EXCERPT:
But yes, the destination! A couple of days before I left for Germany, I got a call from my best girlfriend. She and her husband had sat through one of those nightmare timeshare spiels where you get the free two-day cruise to the Bahamas, and at the last minute he couldn’t go, and it was supposed to be for her 30th birthday celebration. Since I was already flying back to the US the day before the cruise departed, I figured, hmmmm, let’s see what the cost is to change my destination on the return flight…would be a crazy last minute vacation for which I’d be burning a few to several vacation days this early in the year, but this is pretty much the one friend I have in the world I’d totally inconvenience myself for, because I know it would mean the world to her, and she’s probably one of only a few people on earth that would do the same for me, so again, eff it. Let’s do it! I changed my flight to arrive in Orlando instead of Dayton and thanks to Airtran was able to get a flight home the day after the cruise for less than $100 – and oddly enough did NOT get tagged for extra security investigation due to booking a one-way flight. I guess borrowing and checking her gargantuan suitcase so as to not have to ship some stuff back home was a good thing after all.

DATA ROWS:

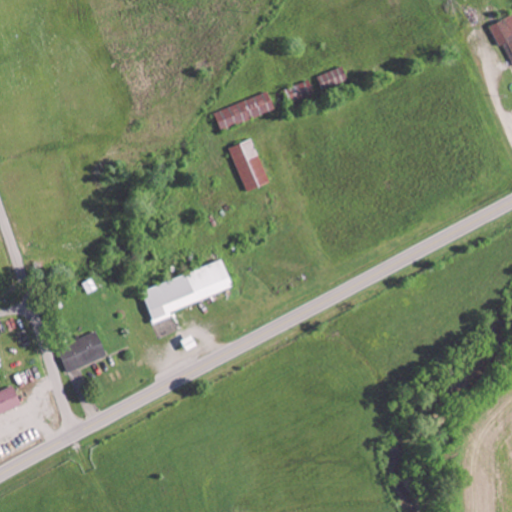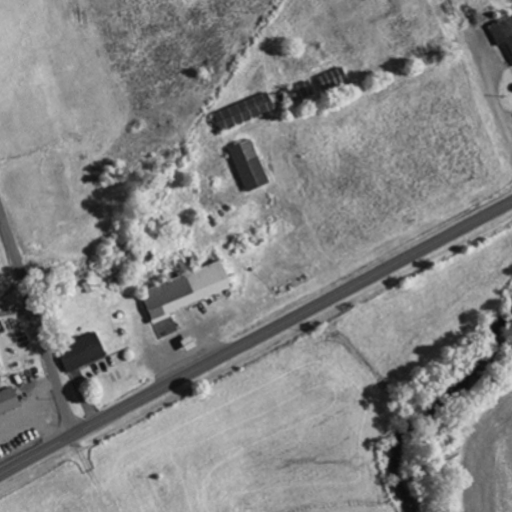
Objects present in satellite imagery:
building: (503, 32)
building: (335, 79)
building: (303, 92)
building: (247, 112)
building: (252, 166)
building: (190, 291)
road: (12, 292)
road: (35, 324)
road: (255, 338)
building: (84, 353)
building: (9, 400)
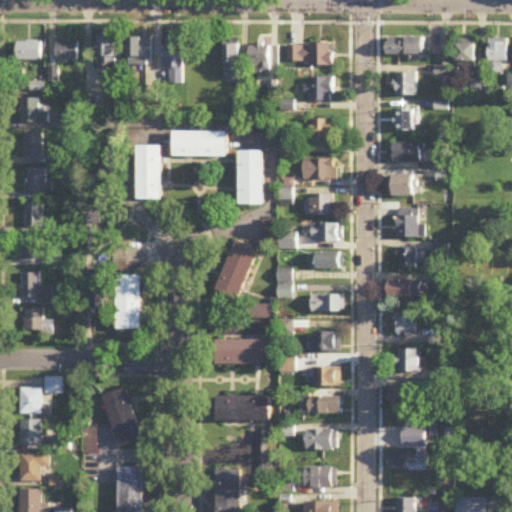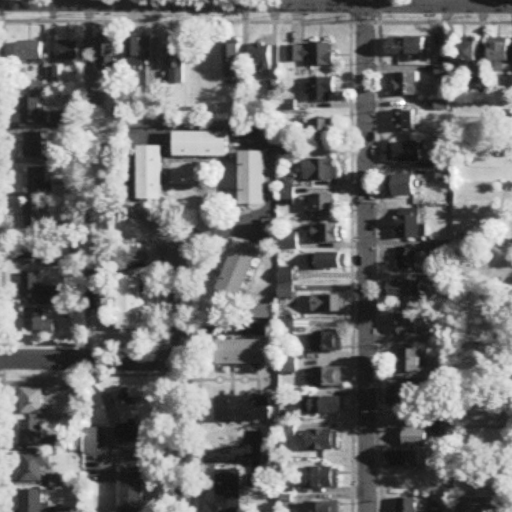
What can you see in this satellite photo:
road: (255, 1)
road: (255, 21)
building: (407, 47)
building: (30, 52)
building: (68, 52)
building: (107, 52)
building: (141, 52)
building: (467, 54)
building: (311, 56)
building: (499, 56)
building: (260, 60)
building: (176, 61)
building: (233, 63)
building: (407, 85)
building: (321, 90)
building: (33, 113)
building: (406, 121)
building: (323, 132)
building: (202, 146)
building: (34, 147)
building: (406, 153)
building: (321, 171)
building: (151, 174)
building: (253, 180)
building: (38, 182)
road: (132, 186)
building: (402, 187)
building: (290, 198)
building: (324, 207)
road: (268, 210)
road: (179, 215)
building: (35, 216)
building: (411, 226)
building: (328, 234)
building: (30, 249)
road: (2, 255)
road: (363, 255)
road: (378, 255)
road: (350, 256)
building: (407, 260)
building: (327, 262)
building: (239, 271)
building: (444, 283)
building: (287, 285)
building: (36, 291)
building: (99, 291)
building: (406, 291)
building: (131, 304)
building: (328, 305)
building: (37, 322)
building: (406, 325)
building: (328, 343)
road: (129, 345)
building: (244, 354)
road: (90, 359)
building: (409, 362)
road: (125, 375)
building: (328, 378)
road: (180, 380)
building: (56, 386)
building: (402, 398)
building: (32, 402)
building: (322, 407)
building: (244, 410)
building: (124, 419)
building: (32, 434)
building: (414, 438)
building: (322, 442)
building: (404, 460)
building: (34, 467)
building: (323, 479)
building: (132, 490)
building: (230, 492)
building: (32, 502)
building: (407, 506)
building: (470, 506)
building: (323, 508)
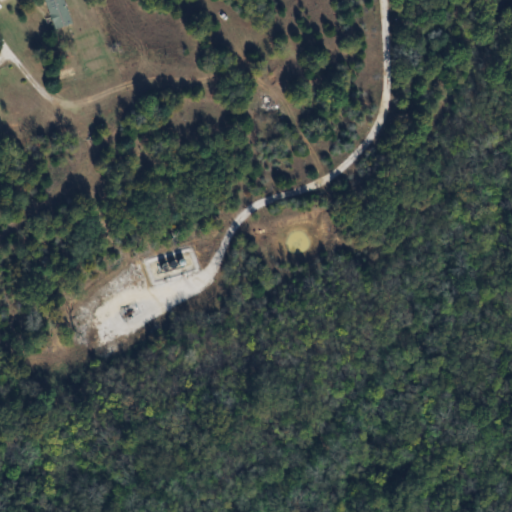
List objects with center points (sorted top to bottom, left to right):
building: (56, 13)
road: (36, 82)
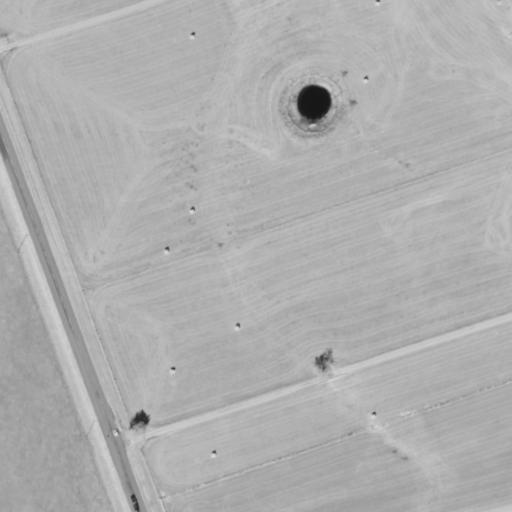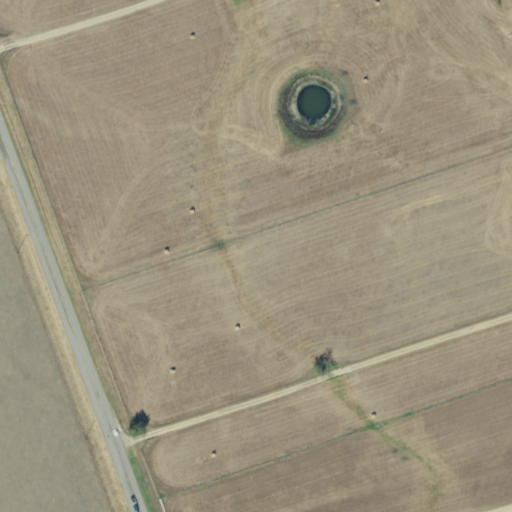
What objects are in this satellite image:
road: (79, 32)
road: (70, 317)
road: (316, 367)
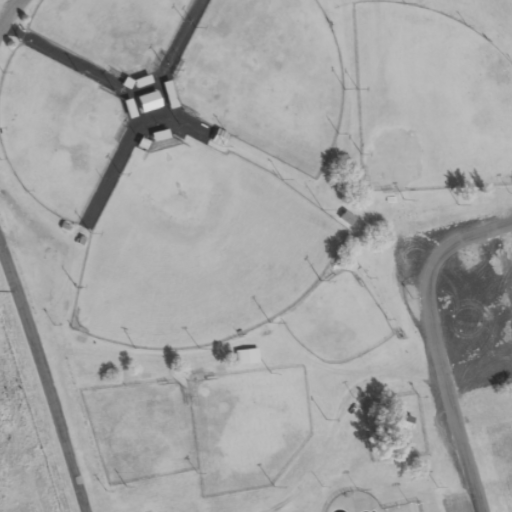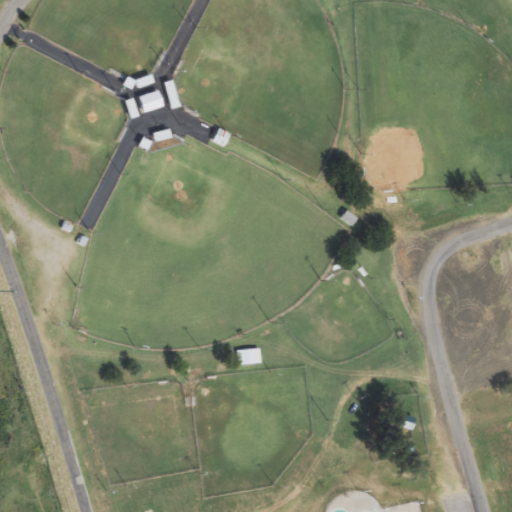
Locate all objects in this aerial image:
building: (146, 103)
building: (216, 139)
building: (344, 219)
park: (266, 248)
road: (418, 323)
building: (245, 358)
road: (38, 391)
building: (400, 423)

WRITTEN EXERCISE 1:
List every place name that appears in the excerpt about the last-minute cruise.
WRITTEN EXERCISE 2:
Carry on the excerpt about the last-minute cruise from the point where it stops.
The material is not needed for the tasks.

FINAL RESULT 1:
Germany, the Bahamas, the US, Orlando, Dayton

FINAL RESULT 2:
In addition to the ridiculous amount of cold-weather clothing I’d crammed into my tiny suitcase for a week in Germany, I had Mike ship a couple boxes of shorts, goofy T-shirts, sunblock and flip-flops down to my friend’s house in Florida. She picked me up at the airport with a smaller suitcase for me already packed with my stuff and headed to her Granny’s house in Tampa for the night. This additional stop was due to her not having a passport and not being able to find her birth certificate, one of which is needed to go to the Bahamas. Angel that she is, she got up at the butt crack of dawn to go to the Vital Statistics Office in the county of her birth to procure her documentation and left me to sleep a bit AND left me a hot cup of coffee to wake up to on the counter. She rocks, lemme tell ya. Shit, stop that.
So we truck it down to Ft. Lauderdale to get on the cruise ship. The cruise itself was…tacky, to be diplomatic about it. I think they run these two-day-ers just for the poor saps who get the free trips, and you definitely get what you pay for. The food was pretty bad, and there certainly weren’t mounds of it available at all hours as you typically hear about cruise food. In fact, we didn’t realize that you had to make “reservations” for dinner, so the first night both places tried to turn us away. This was patently ridiculous. Two restaurants open, and they know how many people are on the ship, but you won’t seat me because I don’t have a little yellow ticket? Time to bust out the evil eye (thanks, Mom!). We got seated. You still had to go pick up your own appetizer, soup, salad from the buffet, but then they brought the entreés. Neither of us even took a bite. Her prime rib looked like gelatinous leather, and even though I was up for trying the oxtail on my pasta, I somehow don’t think that would have been its best representation. We walked away and called it a night. After I went down to the other restaurant and made sure we had reservations for the next night, as absurd as that was.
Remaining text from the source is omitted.